Passage to read:

^^^^^^^^^^^^^^^^

16 August 2009

Two Sides of Sundry Coins

Discover a blog which is new to you; you get a good think out of one post; not surprisingly, you find more posts to like.

Thus, as I have this very morning chanced upon http://angryorganist.blogspot.com/ (headed This Blog Will Change the World) — and it happens that the post I did chance upon was of last-month vintage — true to expectations, I have found more of interest. [ link ]

The angryorganist blogger links to Daniel Wolf on http://renewablemusic.blogspot.com/, where Mr Wolf comments:


It is difficult, very difficult, when the music one makes and loves does not make others happy.
He goes on with other, conditioning remarks, certainly worth consideration. I cannot help (in Mark Twain’s phrase) girding up my loins to doubt a seeming implication of this opening sentence. It just strikes me as an unnecessarily impossible reduction; it clearly relates to situations most any composer has experienced, for instance. But even just taking it for the comment of a listener-enthusiast (altering for the purpose of discussion the music one makes and loves to the music one loves): the fact that the music is out there, available, means that there are others endorsing the music to some degree.

^^^^^^^^^^^^^^^^

Records shown:

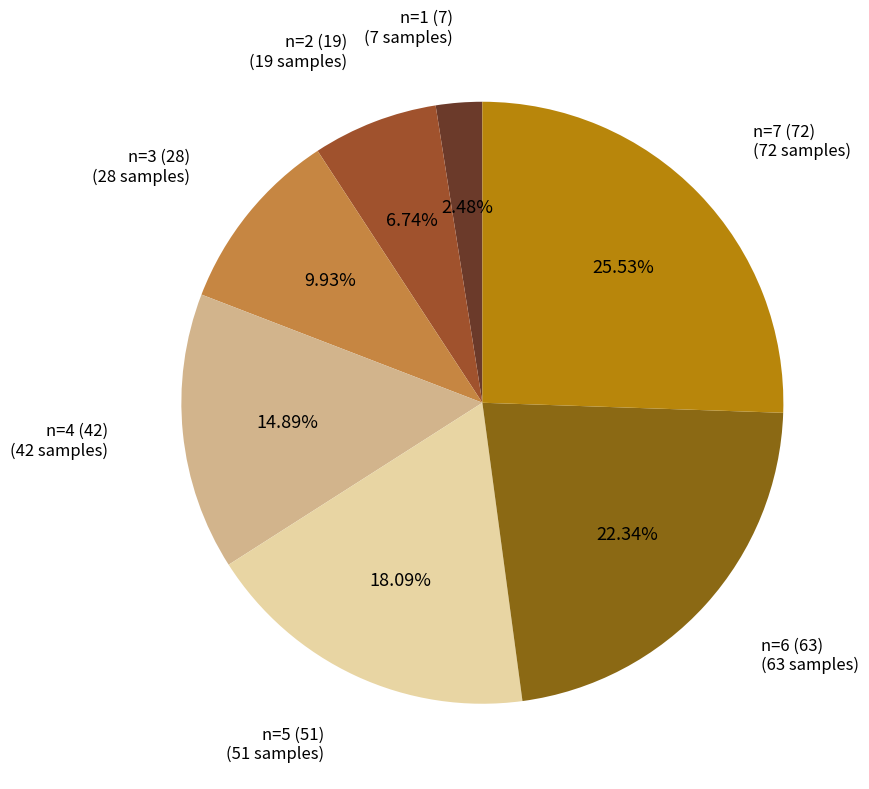

Rank the categories by value from highest to lowest.

n=7 (72), n=6 (63), n=5 (51), n=4 (42), n=3 (28), n=2 (19), n=1 (7)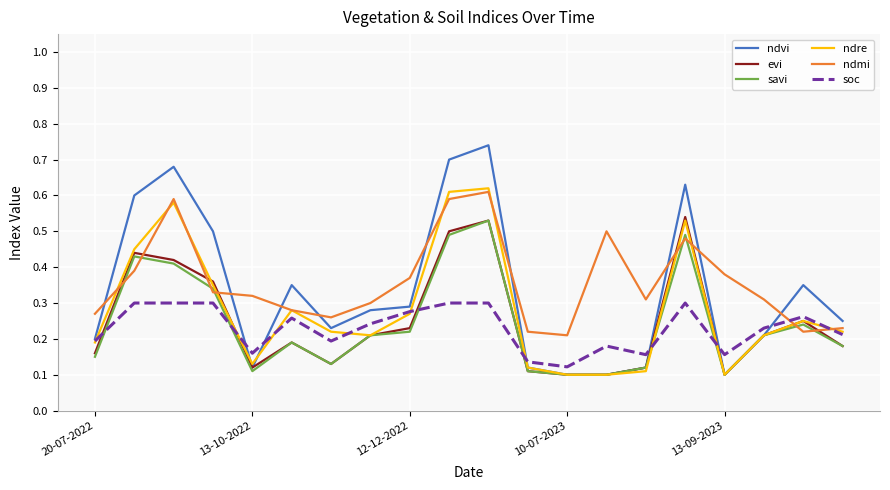

After their last crossing, which series has the higher values: ndmi or evi?

ndmi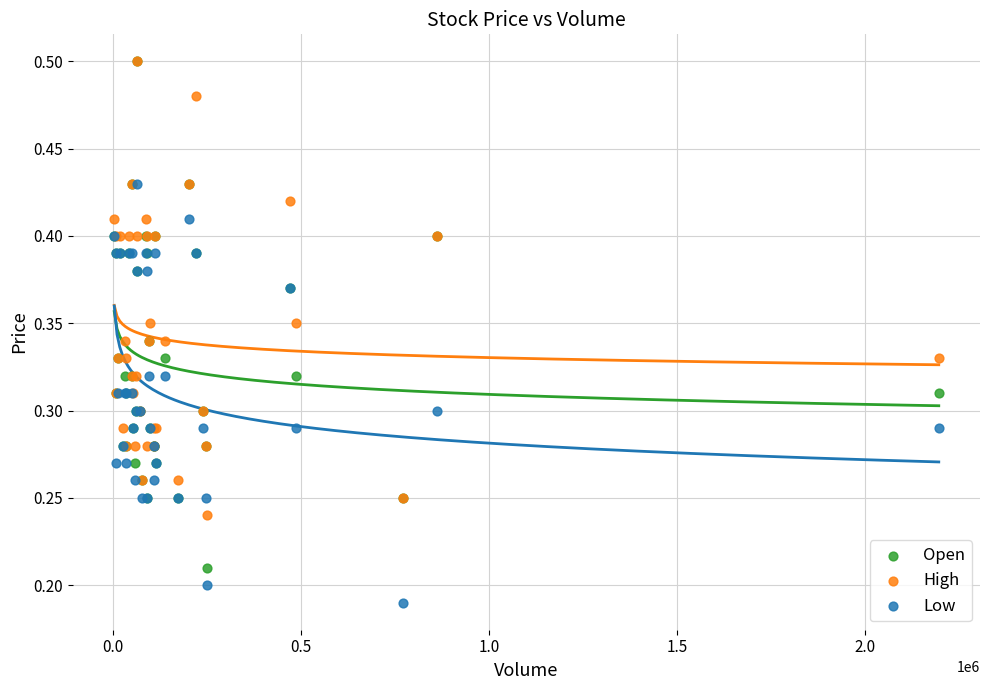

What are all the series names shown in the legend?

Open, High, Low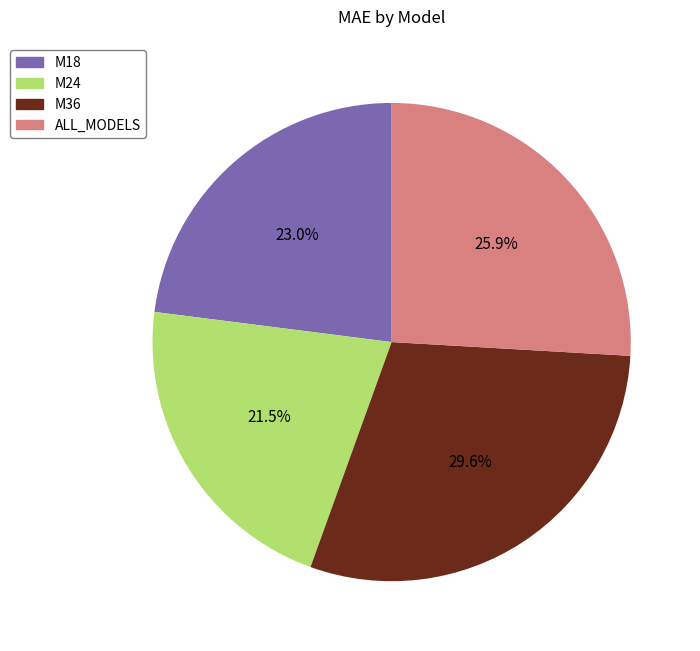

The M36 slice represents 17% of the pie. True or false?

False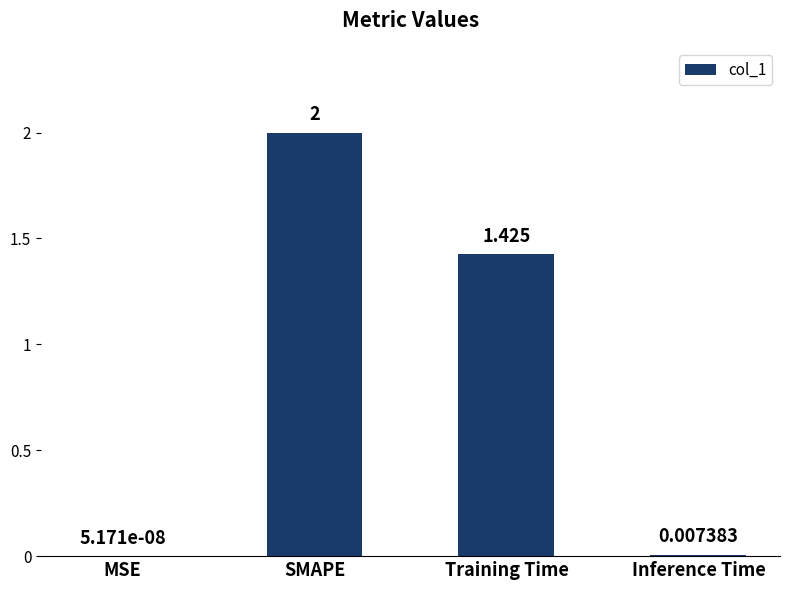

Does the chart contain stacked bars?

No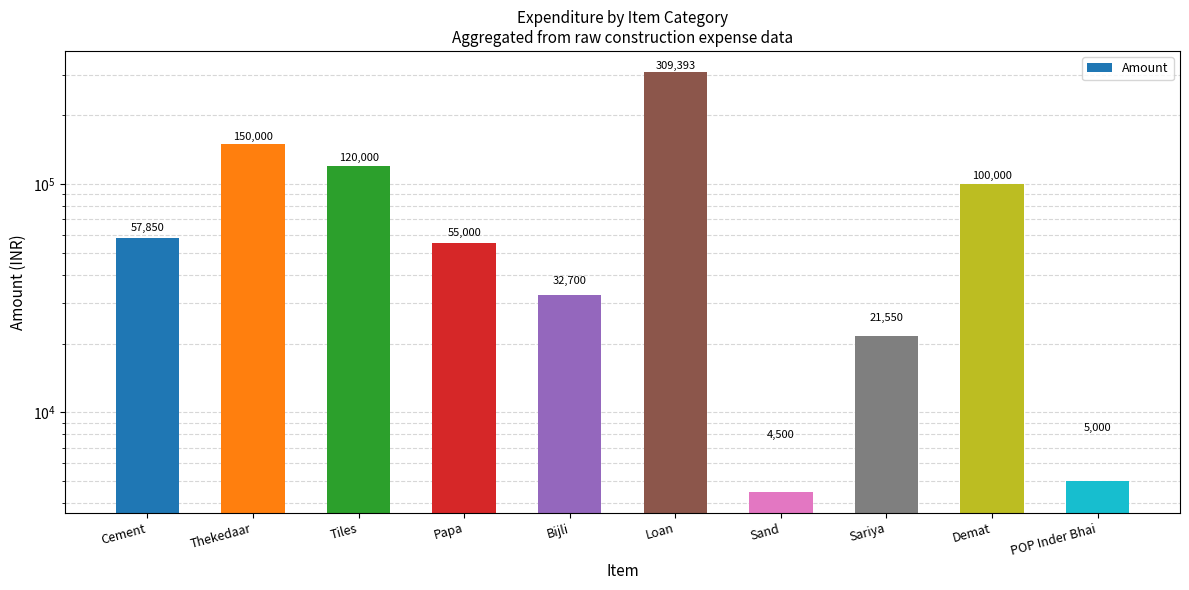

What is the value of the 3rd bar from the left?

120000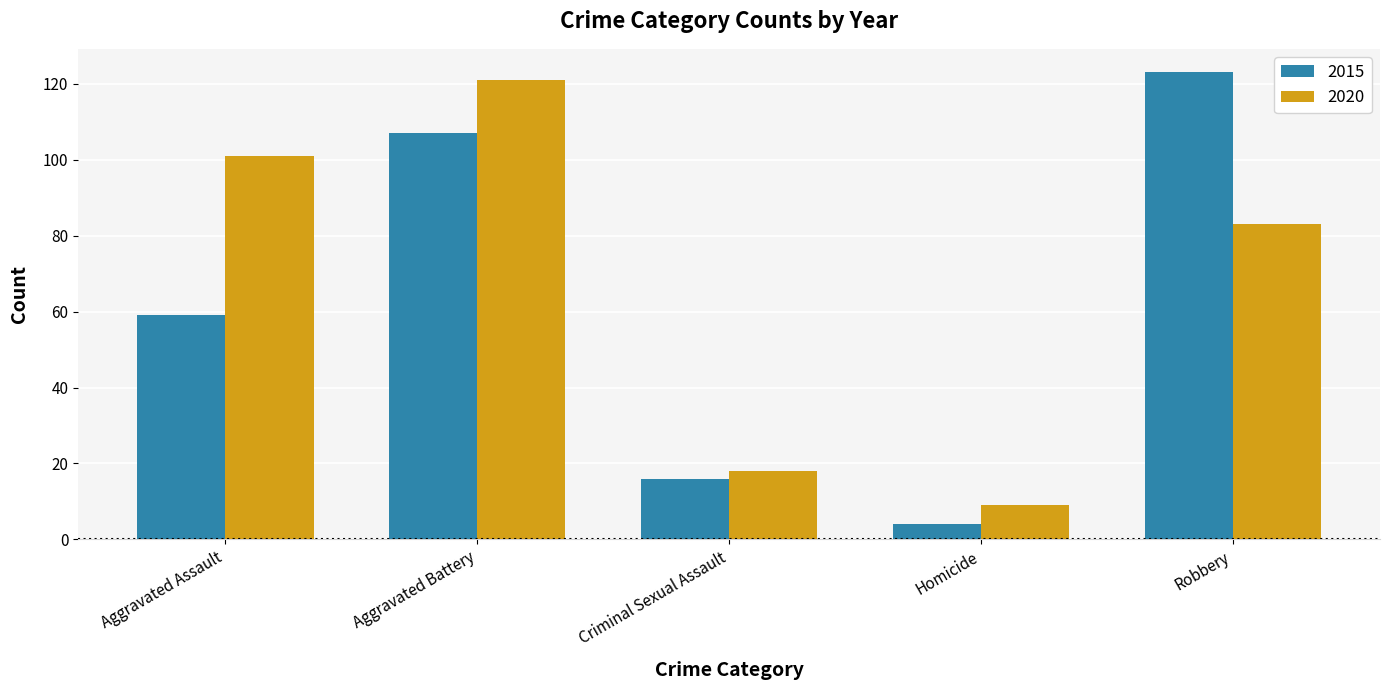

What is the label of the 4th bar from the right?

Aggravated Battery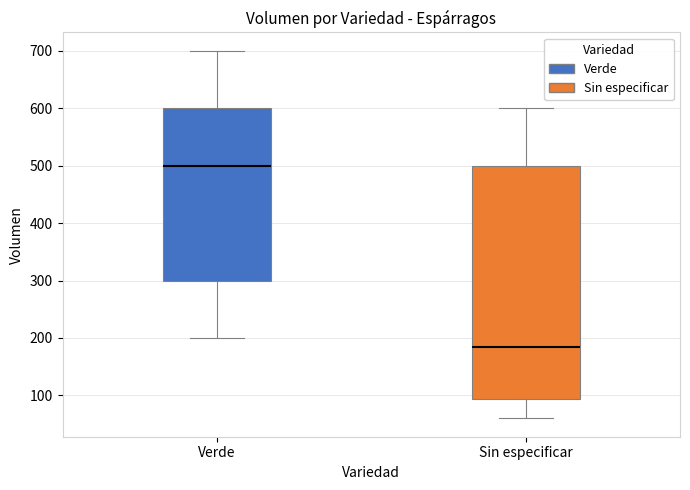

Reading left to right, transcribe this box plot: for each box, give where its median line is, the range the box spans, and where its two whiskers end, as read against the y-axis. The values are not printed on the chart, so give them approximately, as read against the axis.

Verde: median 500, box 300 to 600, whiskers 200 to 700
Sin especificar: median 190, box 90 to 500, whiskers 60 to 600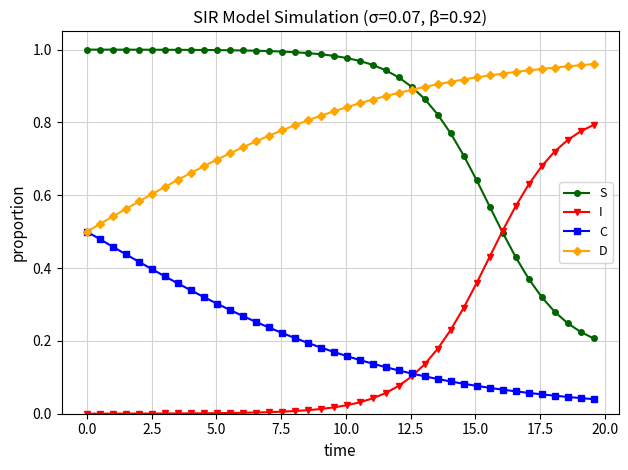

True or false: S and C intersect in this chart.

False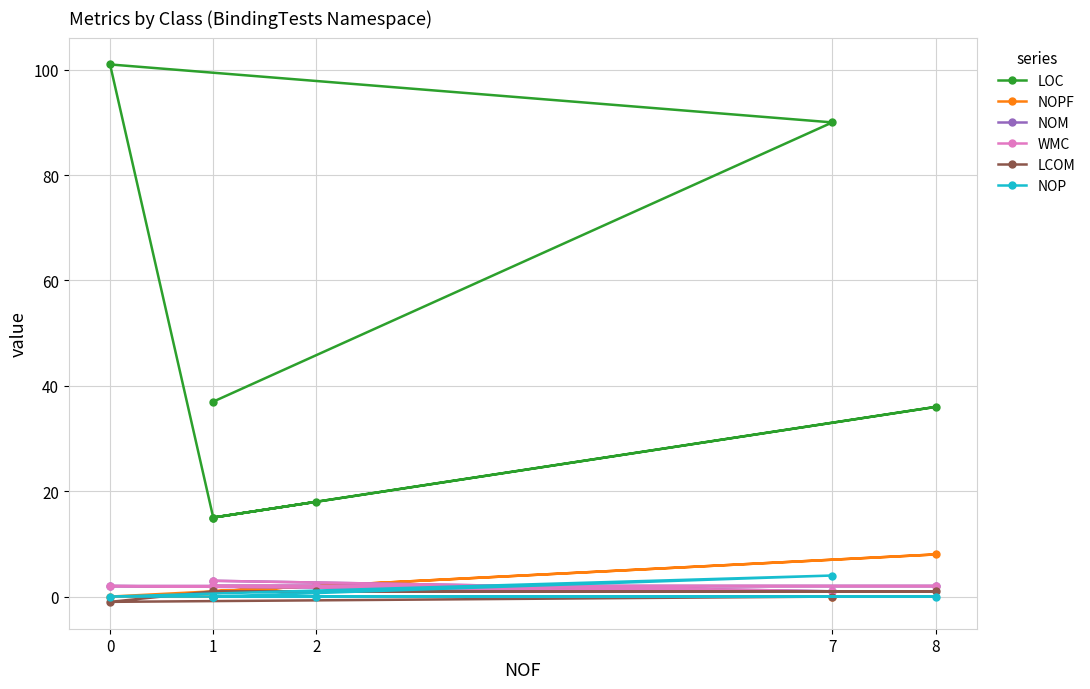

True or false: LOC and NOP intersect in this chart.

False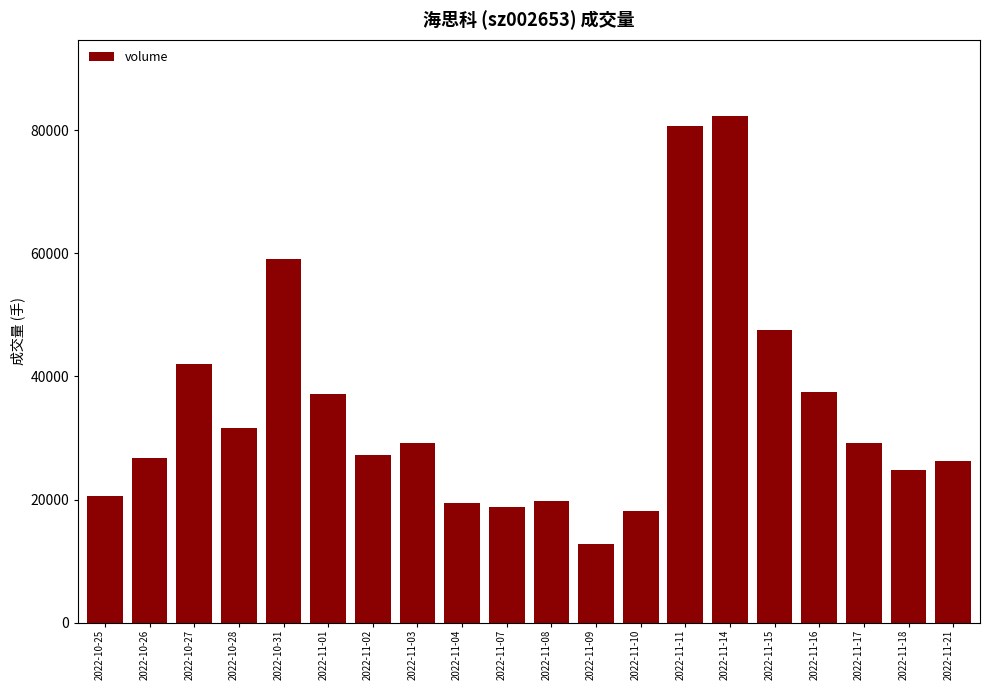

Does the chart contain any negative values?

No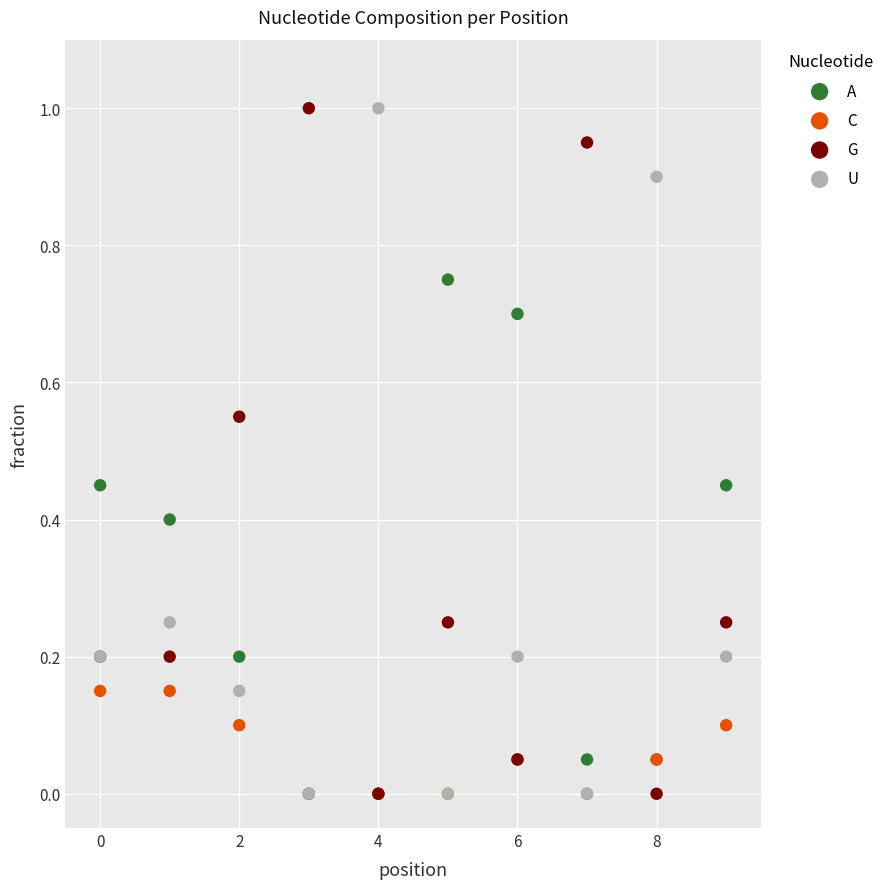

What are all the series names shown in the legend?

A, C, G, U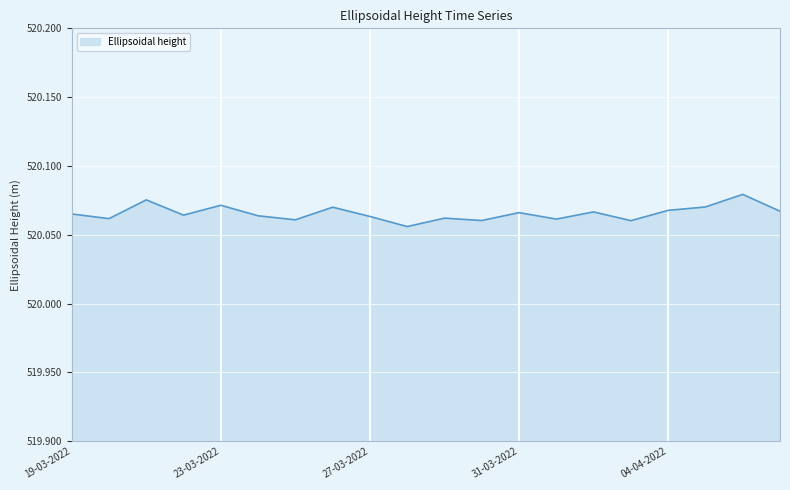

How many lines are shown in the chart?

1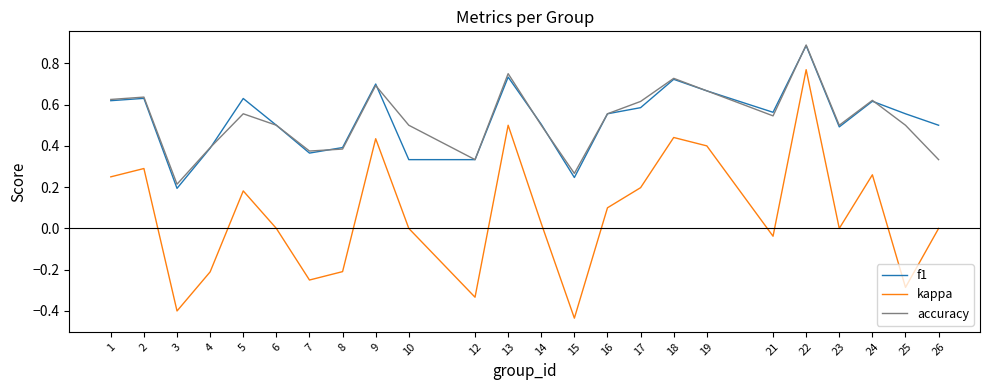

At 26, list the series in order from largest to smallest.

f1, accuracy, kappa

^^^^^^^^^^^^^^^^

Exercise brief: Repeat the blog post word for word from "Discover a blog" to "make others happy.". None of the data is needed here.

Your solution:
Discover a blog which is new to you; you get a good think out of one post; not surprisingly, you find more posts to like.

Thus, as I have this very morning chanced upon http://angryorganist.blogspot.com/ (headed This Blog Will Change the World) — and it happens that the post I did chance upon was of last-month vintage — true to expectations, I have found more of interest. [ link ]

The angryorganist blogger links to Daniel Wolf on http://renewablemusic.blogspot.com/, where Mr Wolf comments:


It is difficult, very difficult, when the music one makes and loves does not make others happy.